1986—Otto Preminger Dies
Austro–Hungarian film director Otto Preminger, who directed such eternal classics as Laura, Anatomy of a Murder, Carmen Jones, The Man with the Golden Arm, and Stalag 17, and for his efforts earned a star on Hollywood's Walk of Fame, dies in New York City, aged 80, from cancer and Alzheimer's disease. 1998—James Earl Ray Dies
The convicted assassin of American civil rights leader Martin Luther King, Jr., petty criminal James Earl Ray, dies in prison of hepatitis aged 70, protesting his innocence as he had for decades. Members of the King family who supported Ray's fight to clear his name believed the U.S. Government had been involved in Dr. King's killing, but with Ray's death such questions became moot. 1912—Pravda Is Founded
The newspaper Pravda, or Truth, known as the voice of the Communist Party of the Soviet Union, begins publication in Saint Petersburg. It is one of the country's leading newspapers until 1991, when it is closed down by decree of then-President Boris Yeltsin. A number of other Pravdas appear afterward, including an internet site and a tabloid. 1983—Hitler's Diaries Found
The German magazine Der Stern claims that Adolf Hitler's diaries had been found in wreckage in East Germany. The magazine had paid 10 million German marks for the sixty small books, plus a volume about Rudolf Hess's flight to the United Kingdom, covering the period from 1932 to 1945. But the diaries are subsequently revealed to be fakes written by Konrad Kujau, a notorious Stuttgart forger. Both he and Stern journalist Gerd Heidemann go to trial in 1985 and are each sentenced to 42 months in prison. 1918—The Red Baron Is Shot Down
German WWI fighter ace Manfred von Richthofen, better known as The Red Baron, sustains a fatal wound while flying over Vaux sur Somme in France.
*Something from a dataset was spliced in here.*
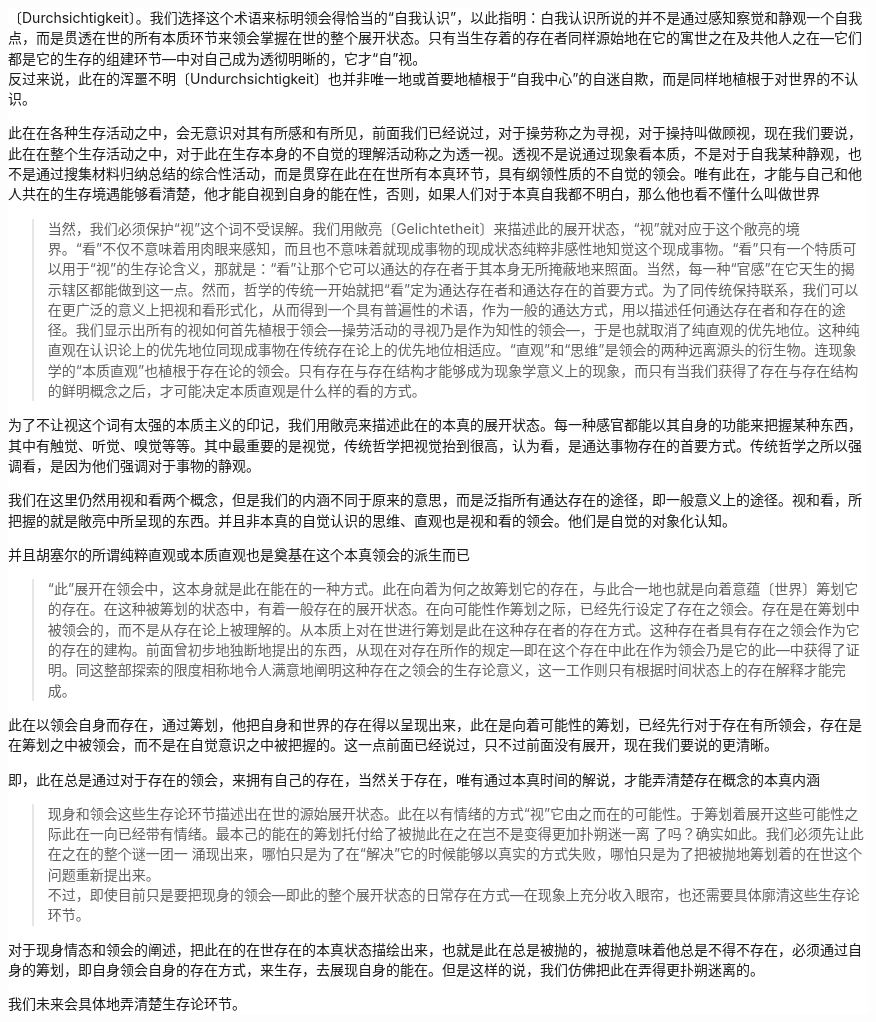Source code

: 〔Durchsichtigkeit〕。我们选择这个术语来标明领会得恰当的“自我认识”，以此指明：白我认识所说的并不是通过感知察觉和静观一个自我点，而是贯透在世的所有本质环节来领会掌握在世的整个展开状态。只有当生存着的存在者同样源始地在它的寓世之在及共他人之在—它们都是它的生存的组建环节—中对自己成为透彻明晰的，它才“自”视。<br/>反过来说，此在的浑噩不明〔Undurchsichtigkeit〕也并非唯一地或首要地植根于“自我中心”的自迷自欺，而是同样地植根于对世界的不认识。</blockquote><p data-pid="c0JZvGcd">此在在各种生存活动之中，会无意识对其有所感和有所见，前面我们已经说过，对于操劳称之为寻视，对于操持叫做顾视，现在我们要说，此在在整个生存活动之中，对于此在生存本身的不自觉的理解活动称之为透一视。透视不是说通过现象看本质，不是对于自我某种静观，也不是通过搜集材料归纳总结的综合性活动，而是贯穿在此在在世所有本真环节，具有纲领性质的不自觉的领会。唯有此在，才能与自己和他人共在的生存境遇能够看清楚，他才能自视到自身的能在性，否则，如果人们对于本真自我都不明白，那么他也看不懂什么叫做世界</p><blockquote data-pid="ahRDqULa">当然，我们必须保护“视”这个词不受误解。我们用敞亮〔Gelichtetheit〕来描述此的展开状态，“视”就对应于这个敞亮的境界。“看”不仅不意味着用肉眼来感知，而且也不意味着就现成事物的现成状态纯粹非感性地知觉这个现成事物。“看”只有一个特质可以用于“视”的生存论含义，那就是：“看”让那个它可以通达的存在者于其本身无所掩蔽地来照面。当然，每一种“官感”在它天生的揭示辖区都能做到这一点。然而，哲学的传统一开始就把“看”定为通达存在者和通达存在的首要方式。为了同传统保持联系，我们可以在更广泛的意义上把视和看形式化，从而得到一个具有普遍性的术语，作为一般的通达方式，用以描述任何通达存在者和存在的途径。我们显示出所有的视如何首先植根于领会—操劳活动的寻视乃是作为知性的领会—，于是也就取消了纯直观的优先地位。这种纯直观在认识论上的优先地位同现成事物在传统存在论上的优先地位相适应。“直观”和“思维”是领会的两种远离源头的衍生物。连现象学的“本质直观”也植根于存在论的领会。只有存在与存在结构才能够成为现象学意义上的现象，而只有当我们获得了存在与存在结构的鲜明概念之后，才可能决定本质直观是什么样的看的方式。</blockquote><p data-pid="Vry6Xk7f">为了不让视这个词有太强的本质主义的印记，我们用敞亮来描述此在的本真的展开状态。每一种感官都能以其自身的功能来把握某种东西，其中有触觉、听觉、嗅觉等等。其中最重要的是视觉，传统哲学把视觉抬到很高，认为看，是通达事物存在的首要方式。传统哲学之所以强调看，是因为他们强调对于事物的静观。</p><p data-pid="_x35Bzoc">我们在这里仍然用视和看两个概念，但是我们的内涵不同于原来的意思，而是泛指所有通达存在的途径，即一般意义上的途径。视和看，所把握的就是敞亮中所呈现的东西。并且非本真的自觉认识的思维、直观也是视和看的领会。他们是自觉的对象化认知。</p><p data-pid="JuvHzUDB">并且胡塞尔的所谓纯粹直观或本质直观也是奠基在这个本真领会的派生而已</p><blockquote data-pid="NOwfHUzA">“此”展开在领会中，这本身就是此在能在的一种方式。此在向着为何之故筹划它的存在，与此合一地也就是向着意蕴〔世界〕筹划它的存在。在这种被筹划的状态中，有着一般存在的展开状态。在向可能性作筹划之际，已经先行设定了存在之领会。存在是在筹划中被领会的，而不是从存在论上被理解的。从本质上对在世进行筹划是此在这种存在者的存在方式。这种存在者具有存在之领会作为它的存在的建构。前面曾初步地独断地提出的东西，从现在对存在所作的规定—即在这个存在中此在作为领会乃是它的此—中获得了证明。同这整部探索的限度相称地令人满意地阐明这种存在之领会的生存论意义，这一工作则只有根据时间状态上的存在解释才能完成。</blockquote><p data-pid="BdbRY-UP">此在以领会自身而存在，通过筹划，他把自身和世界的存在得以呈现出来，此在是向着可能性的筹划，已经先行对于存在有所领会，存在是在筹划之中被领会，而不是在自觉意识之中被把握的。这一点前面已经说过，只不过前面没有展开，现在我们要说的更清晰。</p><p data-pid="LkqHAZHJ">即，此在总是通过对于存在的领会，来拥有自己的存在，当然关于存在，唯有通过本真时间的解说，才能弄清楚存在概念的本真内涵</p><blockquote data-pid="ISueE9_9">现身和领会这些生存论环节描述出在世的源始展开状态。此在以有情绪的方式“视”它由之而在的可能性。于筹划着展开这些可能性之际此在一向已经带有情绪。最本己的能在的筹划托付给了被抛此在之在岂不是变得更加扑朔迷一离 了吗？确实如此。我们必须先让此在之在的整个谜一团一 涌现出来，哪怕只是为了在“解决”它的时候能够以真实的方式失败，哪怕只是为了把被抛地筹划着的在世这个问题重新提出来。<br/>不过，即使目前只是要把现身的领会—即此的整个展开状态的日常存在方式—在现象上充分收入眼帘，也还需要具体廓清这些生存论环节。</blockquote><p data-pid="Qcauk_iG">对于现身情态和领会的阐述，把此在的在世存在的本真状态描绘出来，也就是此在总是被抛的，被抛意味着他总是不得不存在，必须通过自身的筹划，即自身领会自身的存在方式，来生存，去展现自身的能在。但是这样的说，我们仿佛把此在弄得更扑朔迷离的。</p><p data-pid="bPttFv-b">我们未来会具体地弄清楚生存论环节。</p><p></p><p></p>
Von Richthofen, shot through the heart, manages a hasty emergency landing before dying in the cockpit of his plane. His last word, according to one witness, is "Kaputt." The Red Baron was the most successful flying ace during the war, having shot down at least 80 enemy airplanes. 1964—Satellite Spreads Radioactivity
An American-made Transit satellite, which had been designed to track submarines, fails to reach orbit after launch and disperses its highly radioactive two pound plutonium power source over a wide area as it breaks up re-entering the atmosphere.